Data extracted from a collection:
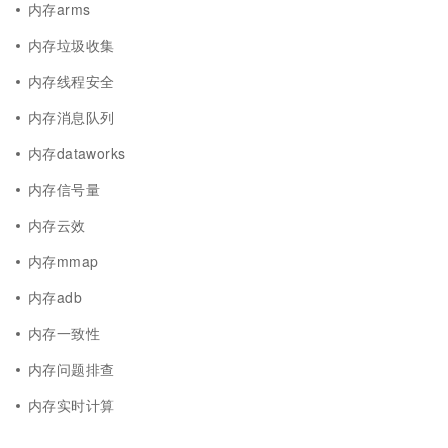
内存arms
内存垃圾收集
内存线程安全
内存消息队列
内存dataworks
内存信号量
内存云效
内存mmap
内存adb
内存一致性
内存问题排查
内存实时计算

Exercise goal — A precise repetition of every entry, free of pictures, is the expected answer.

Expected answer —
内存arms
内存垃圾收集
内存线程安全
内存消息队列
内存dataworks
内存信号量
内存云效
内存mmap
内存adb
内存一致性
内存问题排查
内存实时计算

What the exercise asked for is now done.